▸ Tasks to complete:
- a) Write out the part of the malaria drug article from "Patients tolerated the" to "structures for Fosmidomycin.", copied word for word.
- b) Turn the paragraph of the malaria drug article that begins "Patients tolerated the treatment well" into a short list that keeps its main facts.
- c) Answer these questions using the malaria drug article:
(i) What cure rate was reported, and in how many evaluable cases?
(ii) In which journal was the study published?
(iii) Who developed the drug combination?

▸ Exercise text:
Segment Open
New drug combination can safely treat malaria: Study
The two-fold medication was administered for three days to patients aged one to thirty who were infected with malaria.
Berlin: A new medication for malaria can safely and effectively cure the deadly disease, say scientists who have successfully completed a clinical trial for the drug combination.
For the study, researchers from Tubingen Institute of Tropical Medicine and German company Deutschen Malaria GmbH tested the efficacy, tolerability and safety of a combination of the drugs Fosmidomycin and Piperaquine.
The two-fold medication was administered for three days to patients aged one to thirty who were infected with malaria via the Plasmodium falciparum pathogen. In the 83 evaluable cases, there was a 100 per cent cure rate, according to the study published in the journal Clinical Infectious Diseases.
Patients tolerated the treatment well, and it led to a swift reduction of clinical symptoms. Safety issues were limited to changes in electrocardiogram readings, as had been described for Piperaquine.
"This study represents a milestone in the clinical research into Fosmidomycin," said Peter Kremsner, a professor at Tubingen, who developed the drug combination.
The substance was originally extracted from Streptomyces lavendulae and today can be produced synthetically. It blocks a metabolic pathway for the production of Isoprenoid in the malaria pathogen.
This makes the malaria pathogen unable to metabolise or reproduce. Since Isoprenoids are formed via a different synthesis path in the human body, humans have no target structures for Fosmidomycin.
Segment Closed
▸ Information supplied:
Segment Open
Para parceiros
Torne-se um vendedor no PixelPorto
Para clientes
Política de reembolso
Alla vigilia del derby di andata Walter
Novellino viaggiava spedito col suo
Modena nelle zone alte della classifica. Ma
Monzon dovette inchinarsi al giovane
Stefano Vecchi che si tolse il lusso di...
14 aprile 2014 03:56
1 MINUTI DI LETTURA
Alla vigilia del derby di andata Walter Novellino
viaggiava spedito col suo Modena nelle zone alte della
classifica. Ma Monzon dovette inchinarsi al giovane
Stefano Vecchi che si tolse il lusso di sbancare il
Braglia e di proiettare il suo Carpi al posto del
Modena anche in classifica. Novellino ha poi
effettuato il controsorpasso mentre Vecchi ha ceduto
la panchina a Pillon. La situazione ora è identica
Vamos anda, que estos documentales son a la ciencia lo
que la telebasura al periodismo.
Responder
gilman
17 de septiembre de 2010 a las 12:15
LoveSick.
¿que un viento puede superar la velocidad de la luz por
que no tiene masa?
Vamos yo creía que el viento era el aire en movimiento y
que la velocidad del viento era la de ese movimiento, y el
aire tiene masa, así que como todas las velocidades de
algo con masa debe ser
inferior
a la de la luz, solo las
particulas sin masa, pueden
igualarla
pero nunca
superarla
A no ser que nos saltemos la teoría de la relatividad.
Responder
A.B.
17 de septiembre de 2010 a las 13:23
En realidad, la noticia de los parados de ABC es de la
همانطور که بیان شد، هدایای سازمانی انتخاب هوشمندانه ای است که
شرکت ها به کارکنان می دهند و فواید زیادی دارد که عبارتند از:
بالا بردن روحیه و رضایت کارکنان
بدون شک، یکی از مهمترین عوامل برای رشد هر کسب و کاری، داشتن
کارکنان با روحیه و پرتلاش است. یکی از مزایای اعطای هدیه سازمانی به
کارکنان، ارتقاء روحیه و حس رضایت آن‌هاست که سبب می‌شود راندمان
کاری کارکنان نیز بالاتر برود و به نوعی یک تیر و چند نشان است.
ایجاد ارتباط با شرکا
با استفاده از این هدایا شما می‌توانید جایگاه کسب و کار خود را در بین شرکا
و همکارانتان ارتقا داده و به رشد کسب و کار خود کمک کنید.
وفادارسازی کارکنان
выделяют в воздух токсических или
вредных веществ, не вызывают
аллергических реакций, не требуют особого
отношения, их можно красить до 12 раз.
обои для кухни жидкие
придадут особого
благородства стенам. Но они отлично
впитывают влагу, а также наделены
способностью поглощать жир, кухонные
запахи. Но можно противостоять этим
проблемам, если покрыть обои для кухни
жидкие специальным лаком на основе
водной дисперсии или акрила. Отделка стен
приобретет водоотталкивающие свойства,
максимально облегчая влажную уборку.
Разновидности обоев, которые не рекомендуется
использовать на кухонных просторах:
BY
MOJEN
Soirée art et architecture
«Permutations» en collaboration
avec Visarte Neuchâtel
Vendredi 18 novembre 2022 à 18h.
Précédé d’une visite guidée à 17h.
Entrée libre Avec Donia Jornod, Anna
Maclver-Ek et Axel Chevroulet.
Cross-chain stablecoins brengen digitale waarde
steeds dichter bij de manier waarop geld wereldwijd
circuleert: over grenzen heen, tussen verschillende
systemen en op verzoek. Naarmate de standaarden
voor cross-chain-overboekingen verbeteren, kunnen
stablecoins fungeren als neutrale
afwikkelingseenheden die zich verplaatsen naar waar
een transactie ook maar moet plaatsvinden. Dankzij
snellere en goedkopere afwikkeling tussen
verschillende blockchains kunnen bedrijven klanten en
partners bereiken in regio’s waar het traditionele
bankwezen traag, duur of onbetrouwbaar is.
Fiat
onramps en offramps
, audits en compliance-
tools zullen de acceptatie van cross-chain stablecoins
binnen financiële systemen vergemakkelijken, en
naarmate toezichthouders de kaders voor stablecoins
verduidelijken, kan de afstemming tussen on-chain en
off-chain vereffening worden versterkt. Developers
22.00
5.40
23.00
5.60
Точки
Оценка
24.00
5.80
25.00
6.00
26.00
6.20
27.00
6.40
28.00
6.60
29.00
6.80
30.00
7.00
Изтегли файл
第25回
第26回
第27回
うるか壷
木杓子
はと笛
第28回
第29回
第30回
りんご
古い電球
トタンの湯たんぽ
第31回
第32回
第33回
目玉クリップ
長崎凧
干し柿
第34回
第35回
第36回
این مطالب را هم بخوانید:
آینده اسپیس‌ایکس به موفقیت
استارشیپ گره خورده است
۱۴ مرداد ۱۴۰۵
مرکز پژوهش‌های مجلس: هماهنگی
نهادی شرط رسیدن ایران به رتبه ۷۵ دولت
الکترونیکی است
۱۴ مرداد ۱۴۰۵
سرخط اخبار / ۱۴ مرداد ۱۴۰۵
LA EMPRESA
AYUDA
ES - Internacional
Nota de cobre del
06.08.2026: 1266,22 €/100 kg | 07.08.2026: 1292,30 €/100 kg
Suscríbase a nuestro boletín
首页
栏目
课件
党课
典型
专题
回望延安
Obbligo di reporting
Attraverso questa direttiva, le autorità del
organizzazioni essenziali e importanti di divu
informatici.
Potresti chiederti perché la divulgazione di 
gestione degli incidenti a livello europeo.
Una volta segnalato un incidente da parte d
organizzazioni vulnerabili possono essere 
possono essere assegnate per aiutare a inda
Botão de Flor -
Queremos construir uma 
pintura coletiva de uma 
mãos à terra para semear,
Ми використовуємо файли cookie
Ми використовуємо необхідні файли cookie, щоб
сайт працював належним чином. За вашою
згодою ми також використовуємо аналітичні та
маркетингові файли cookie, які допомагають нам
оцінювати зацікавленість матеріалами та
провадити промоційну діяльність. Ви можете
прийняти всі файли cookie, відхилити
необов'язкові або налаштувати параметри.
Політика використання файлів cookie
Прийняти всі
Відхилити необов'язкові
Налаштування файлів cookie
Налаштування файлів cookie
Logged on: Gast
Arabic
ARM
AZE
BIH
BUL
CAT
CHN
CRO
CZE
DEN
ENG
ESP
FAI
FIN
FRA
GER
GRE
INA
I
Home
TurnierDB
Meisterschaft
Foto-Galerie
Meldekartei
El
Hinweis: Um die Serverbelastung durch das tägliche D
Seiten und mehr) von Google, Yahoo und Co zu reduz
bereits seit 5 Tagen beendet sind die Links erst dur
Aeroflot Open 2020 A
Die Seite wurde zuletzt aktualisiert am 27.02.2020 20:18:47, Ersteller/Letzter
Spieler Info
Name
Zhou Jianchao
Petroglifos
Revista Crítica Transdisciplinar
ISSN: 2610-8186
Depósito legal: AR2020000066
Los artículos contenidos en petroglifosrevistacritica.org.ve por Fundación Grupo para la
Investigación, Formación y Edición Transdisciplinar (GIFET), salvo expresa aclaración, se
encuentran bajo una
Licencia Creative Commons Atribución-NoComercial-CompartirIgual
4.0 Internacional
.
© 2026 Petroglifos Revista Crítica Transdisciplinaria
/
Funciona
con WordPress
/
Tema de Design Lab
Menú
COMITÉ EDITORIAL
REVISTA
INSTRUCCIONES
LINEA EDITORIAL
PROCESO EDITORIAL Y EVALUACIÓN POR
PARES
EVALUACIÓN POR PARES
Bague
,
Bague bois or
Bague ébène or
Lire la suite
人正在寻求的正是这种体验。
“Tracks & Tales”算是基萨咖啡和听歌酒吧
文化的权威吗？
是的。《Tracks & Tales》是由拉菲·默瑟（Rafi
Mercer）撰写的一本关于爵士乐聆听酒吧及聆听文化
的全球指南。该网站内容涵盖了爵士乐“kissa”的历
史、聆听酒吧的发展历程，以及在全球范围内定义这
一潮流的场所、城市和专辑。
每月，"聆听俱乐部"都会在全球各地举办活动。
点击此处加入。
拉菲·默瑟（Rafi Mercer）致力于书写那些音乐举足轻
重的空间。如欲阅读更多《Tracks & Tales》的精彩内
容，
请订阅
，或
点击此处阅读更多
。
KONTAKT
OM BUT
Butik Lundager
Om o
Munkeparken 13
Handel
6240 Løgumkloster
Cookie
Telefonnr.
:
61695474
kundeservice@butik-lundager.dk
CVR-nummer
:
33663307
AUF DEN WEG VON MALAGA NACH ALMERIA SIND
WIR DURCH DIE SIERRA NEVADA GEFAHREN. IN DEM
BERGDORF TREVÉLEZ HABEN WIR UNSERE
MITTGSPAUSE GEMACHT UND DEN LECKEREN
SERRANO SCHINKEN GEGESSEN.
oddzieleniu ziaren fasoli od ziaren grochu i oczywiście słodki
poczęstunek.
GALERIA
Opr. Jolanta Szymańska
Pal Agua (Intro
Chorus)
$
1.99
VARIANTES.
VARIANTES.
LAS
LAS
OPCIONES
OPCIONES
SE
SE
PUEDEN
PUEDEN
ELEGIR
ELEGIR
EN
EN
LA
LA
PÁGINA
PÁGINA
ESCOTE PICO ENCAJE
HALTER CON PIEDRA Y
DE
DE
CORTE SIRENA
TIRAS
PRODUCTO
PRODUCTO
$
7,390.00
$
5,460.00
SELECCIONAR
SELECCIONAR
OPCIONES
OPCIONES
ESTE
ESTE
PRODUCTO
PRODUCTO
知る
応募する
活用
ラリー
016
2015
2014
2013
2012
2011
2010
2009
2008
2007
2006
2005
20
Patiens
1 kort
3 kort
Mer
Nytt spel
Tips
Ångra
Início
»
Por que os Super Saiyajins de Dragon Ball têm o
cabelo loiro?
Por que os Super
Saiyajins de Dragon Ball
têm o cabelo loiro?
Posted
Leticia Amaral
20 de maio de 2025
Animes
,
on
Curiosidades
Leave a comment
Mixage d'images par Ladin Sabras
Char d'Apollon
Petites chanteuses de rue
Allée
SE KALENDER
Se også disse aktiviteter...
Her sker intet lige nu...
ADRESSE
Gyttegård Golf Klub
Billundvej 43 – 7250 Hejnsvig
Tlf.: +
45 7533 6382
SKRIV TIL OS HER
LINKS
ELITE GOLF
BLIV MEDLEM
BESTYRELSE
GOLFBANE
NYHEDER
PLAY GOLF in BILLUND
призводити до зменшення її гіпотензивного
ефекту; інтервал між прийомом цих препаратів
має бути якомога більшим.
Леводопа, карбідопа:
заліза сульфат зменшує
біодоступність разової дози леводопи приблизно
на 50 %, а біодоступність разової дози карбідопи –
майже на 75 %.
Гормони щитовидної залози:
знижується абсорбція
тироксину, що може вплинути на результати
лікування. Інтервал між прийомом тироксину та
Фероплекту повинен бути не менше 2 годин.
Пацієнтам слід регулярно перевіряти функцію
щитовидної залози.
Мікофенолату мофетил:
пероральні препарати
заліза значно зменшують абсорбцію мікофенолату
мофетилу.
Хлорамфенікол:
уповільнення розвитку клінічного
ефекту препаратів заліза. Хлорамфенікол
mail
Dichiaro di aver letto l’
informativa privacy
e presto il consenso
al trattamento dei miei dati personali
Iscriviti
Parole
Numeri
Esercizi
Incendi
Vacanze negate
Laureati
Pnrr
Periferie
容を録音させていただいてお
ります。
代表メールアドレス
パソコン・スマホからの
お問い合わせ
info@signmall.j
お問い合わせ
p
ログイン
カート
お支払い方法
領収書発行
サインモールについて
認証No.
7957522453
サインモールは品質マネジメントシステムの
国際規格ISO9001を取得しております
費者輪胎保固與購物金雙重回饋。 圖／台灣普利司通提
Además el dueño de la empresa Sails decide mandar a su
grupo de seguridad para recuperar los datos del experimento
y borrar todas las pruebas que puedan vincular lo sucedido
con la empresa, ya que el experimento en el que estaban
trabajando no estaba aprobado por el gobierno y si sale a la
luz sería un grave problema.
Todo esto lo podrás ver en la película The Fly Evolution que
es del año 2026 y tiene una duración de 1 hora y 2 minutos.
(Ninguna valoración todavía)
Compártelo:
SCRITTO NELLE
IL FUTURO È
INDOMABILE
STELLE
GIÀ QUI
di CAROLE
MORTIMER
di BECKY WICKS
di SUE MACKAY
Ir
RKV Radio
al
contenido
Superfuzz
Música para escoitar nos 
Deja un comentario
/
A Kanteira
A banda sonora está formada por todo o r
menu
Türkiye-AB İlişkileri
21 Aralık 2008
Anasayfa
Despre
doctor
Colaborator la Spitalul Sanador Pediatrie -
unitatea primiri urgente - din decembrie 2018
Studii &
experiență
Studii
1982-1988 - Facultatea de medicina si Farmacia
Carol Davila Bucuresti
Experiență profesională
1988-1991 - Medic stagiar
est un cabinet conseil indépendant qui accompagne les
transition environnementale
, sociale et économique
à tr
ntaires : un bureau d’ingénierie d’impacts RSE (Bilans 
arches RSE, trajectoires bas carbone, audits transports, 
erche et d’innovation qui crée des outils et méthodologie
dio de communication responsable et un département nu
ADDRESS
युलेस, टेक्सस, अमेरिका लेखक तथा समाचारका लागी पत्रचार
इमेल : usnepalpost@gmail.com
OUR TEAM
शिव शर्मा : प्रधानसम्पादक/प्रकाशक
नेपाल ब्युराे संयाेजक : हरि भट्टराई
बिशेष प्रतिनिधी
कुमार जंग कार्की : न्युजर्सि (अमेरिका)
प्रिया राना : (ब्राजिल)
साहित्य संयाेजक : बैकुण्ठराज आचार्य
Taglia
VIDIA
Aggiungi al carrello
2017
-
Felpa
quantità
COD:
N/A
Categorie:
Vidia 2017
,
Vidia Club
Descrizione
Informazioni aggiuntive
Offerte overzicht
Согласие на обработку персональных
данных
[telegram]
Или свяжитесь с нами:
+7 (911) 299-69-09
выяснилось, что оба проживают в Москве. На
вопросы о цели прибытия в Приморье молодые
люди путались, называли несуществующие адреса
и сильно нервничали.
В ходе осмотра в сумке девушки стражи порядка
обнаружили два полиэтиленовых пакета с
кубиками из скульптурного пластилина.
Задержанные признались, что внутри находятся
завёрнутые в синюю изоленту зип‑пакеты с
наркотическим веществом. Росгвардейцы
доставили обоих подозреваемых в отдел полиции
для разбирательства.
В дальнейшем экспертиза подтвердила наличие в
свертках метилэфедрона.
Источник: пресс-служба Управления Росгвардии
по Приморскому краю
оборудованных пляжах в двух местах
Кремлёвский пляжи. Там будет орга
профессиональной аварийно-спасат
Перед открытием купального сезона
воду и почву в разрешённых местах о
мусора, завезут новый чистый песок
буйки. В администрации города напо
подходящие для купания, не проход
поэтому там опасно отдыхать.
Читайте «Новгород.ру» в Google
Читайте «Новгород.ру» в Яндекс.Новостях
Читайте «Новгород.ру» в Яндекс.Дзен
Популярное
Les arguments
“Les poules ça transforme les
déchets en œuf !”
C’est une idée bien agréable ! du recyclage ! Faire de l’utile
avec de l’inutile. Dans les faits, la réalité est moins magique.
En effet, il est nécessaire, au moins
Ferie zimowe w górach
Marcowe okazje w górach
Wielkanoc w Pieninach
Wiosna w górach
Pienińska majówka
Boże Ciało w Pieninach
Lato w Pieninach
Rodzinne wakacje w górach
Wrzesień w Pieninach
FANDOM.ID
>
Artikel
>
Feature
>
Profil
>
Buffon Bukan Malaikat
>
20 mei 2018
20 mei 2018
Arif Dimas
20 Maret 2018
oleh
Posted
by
Segment Closed
▸ Activity answers:
- a)
Patients tolerated the treatment well, and it led to a swift reduction of clinical symptoms. Safety issues were limited to changes in electrocardiogram readings, as had been described for Piperaquine.
"This study represents a milestone in the clinical research into Fosmidomycin," said Peter Kremsner, a professor at Tubingen, who developed the drug combination.
The substance was originally extracted from Streptomyces lavendulae and today can be produced synthetically. It blocks a metabolic pathway for the production of Isoprenoid in the malaria pathogen.
This makes the malaria pathogen unable to metabolise or reproduce. Since Isoprenoids are formed via a different synthesis path in the human body, humans have no target structures for Fosmidomycin.

- b)
- Patients tolerated the treatment well.
- It brought a swift reduction of clinical symptoms.
- The only safety issues were changes in electrocardiogram readings, as had been described for Piperaquine.

- c)
(i) A 100 per cent cure rate in 83 evaluable cases.
(ii) Clinical Infectious Diseases.
(iii) Peter Kremsner, a professor at Tubingen.